== Data to process ==

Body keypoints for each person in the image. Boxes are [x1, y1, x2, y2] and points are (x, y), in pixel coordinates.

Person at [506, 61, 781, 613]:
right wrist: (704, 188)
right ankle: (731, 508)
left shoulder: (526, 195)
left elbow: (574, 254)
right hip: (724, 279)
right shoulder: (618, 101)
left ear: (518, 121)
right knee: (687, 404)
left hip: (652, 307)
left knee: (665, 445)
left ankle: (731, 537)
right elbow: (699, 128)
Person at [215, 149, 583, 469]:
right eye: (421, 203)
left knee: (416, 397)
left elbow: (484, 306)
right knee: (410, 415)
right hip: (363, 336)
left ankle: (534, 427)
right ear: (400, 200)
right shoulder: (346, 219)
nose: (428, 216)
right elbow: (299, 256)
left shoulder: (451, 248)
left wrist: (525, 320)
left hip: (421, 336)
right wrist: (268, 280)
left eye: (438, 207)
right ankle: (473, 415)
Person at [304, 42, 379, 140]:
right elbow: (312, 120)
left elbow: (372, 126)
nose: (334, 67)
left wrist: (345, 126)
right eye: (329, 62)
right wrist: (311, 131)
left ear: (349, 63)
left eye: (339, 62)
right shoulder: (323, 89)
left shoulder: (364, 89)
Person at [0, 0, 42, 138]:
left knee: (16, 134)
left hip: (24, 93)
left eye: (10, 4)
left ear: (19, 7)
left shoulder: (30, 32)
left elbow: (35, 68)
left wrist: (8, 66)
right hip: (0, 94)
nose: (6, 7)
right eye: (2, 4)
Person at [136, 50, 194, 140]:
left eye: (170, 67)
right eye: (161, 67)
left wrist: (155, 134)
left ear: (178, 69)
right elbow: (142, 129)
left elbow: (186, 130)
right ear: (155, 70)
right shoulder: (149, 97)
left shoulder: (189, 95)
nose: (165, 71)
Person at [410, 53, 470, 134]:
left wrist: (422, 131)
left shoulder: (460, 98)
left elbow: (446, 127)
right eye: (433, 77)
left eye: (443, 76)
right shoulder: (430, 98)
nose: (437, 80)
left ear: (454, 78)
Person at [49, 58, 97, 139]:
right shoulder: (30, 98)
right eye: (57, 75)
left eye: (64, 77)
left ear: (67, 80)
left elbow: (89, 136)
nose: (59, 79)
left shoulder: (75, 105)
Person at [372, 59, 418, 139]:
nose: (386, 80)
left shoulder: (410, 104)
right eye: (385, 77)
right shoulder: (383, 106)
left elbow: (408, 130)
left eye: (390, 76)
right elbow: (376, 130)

===
== Data to process ==

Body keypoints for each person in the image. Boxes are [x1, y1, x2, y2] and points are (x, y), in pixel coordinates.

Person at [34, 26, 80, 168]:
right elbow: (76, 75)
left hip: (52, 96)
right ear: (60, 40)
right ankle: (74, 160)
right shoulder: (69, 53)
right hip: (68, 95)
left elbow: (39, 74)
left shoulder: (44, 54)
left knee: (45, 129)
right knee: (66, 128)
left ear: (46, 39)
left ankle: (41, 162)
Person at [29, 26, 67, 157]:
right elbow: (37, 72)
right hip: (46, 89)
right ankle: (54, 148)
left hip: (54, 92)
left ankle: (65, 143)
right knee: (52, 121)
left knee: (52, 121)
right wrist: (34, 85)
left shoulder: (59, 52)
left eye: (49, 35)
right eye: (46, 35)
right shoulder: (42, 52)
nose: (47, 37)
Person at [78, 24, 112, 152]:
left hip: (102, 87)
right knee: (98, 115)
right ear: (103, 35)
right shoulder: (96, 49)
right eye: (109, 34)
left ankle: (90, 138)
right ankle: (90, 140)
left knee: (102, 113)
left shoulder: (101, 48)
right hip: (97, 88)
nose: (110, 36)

===
== Data to process ==

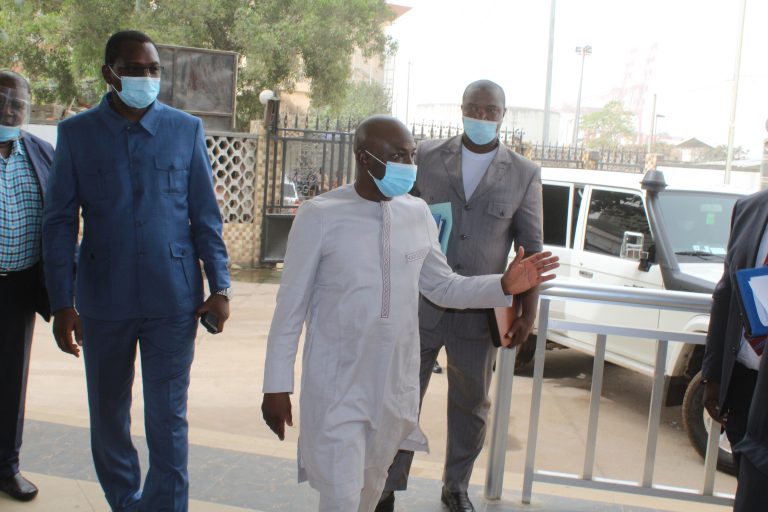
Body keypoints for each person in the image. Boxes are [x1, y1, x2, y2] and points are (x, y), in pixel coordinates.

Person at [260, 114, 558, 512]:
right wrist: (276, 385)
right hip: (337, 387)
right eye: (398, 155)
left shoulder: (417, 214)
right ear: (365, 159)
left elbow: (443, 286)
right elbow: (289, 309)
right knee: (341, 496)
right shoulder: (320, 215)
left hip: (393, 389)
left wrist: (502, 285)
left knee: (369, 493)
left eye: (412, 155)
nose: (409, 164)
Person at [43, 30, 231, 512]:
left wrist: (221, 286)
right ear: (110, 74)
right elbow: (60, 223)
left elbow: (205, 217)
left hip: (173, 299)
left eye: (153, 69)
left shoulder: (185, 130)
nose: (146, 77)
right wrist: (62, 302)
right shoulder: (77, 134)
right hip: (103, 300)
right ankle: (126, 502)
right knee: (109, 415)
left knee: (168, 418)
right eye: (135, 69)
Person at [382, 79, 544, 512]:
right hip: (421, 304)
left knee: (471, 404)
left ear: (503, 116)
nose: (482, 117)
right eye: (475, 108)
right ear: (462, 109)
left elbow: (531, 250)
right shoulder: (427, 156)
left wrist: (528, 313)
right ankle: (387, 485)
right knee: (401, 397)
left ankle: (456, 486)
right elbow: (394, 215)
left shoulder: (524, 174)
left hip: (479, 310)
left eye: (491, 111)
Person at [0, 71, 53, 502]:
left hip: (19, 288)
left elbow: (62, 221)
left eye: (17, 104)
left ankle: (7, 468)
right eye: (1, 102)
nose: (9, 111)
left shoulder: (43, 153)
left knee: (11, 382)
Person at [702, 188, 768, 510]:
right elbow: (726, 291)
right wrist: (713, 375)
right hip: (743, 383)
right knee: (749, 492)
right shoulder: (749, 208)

===

◆ What to work on:
Look above for the line holding "right ankle: (473, 415)". Print it and every line after it, exactly, through the line holding "left ear: (454, 78)".

◆ Solution for this task:
right ankle: (473, 415)
Person at [304, 42, 379, 140]:
right elbow: (312, 120)
left elbow: (372, 126)
nose: (334, 67)
left wrist: (345, 126)
right eye: (329, 62)
right wrist: (311, 131)
left ear: (349, 63)
left eye: (339, 62)
right shoulder: (323, 89)
left shoulder: (364, 89)
Person at [0, 0, 42, 138]:
left knee: (16, 134)
left hip: (24, 93)
left eye: (10, 4)
left ear: (19, 7)
left shoulder: (30, 32)
left elbow: (35, 68)
left wrist: (8, 66)
right hip: (0, 94)
nose: (6, 7)
right eye: (2, 4)
Person at [136, 50, 194, 140]:
left eye: (170, 67)
right eye: (161, 67)
left wrist: (155, 134)
left ear: (178, 69)
right elbow: (142, 129)
left elbow: (186, 130)
right ear: (155, 70)
right shoulder: (149, 97)
left shoulder: (189, 95)
nose: (165, 71)
Person at [410, 53, 470, 134]:
left wrist: (422, 131)
left shoulder: (460, 98)
left elbow: (446, 127)
right eye: (433, 77)
left eye: (443, 76)
right shoulder: (430, 98)
nose: (437, 80)
left ear: (454, 78)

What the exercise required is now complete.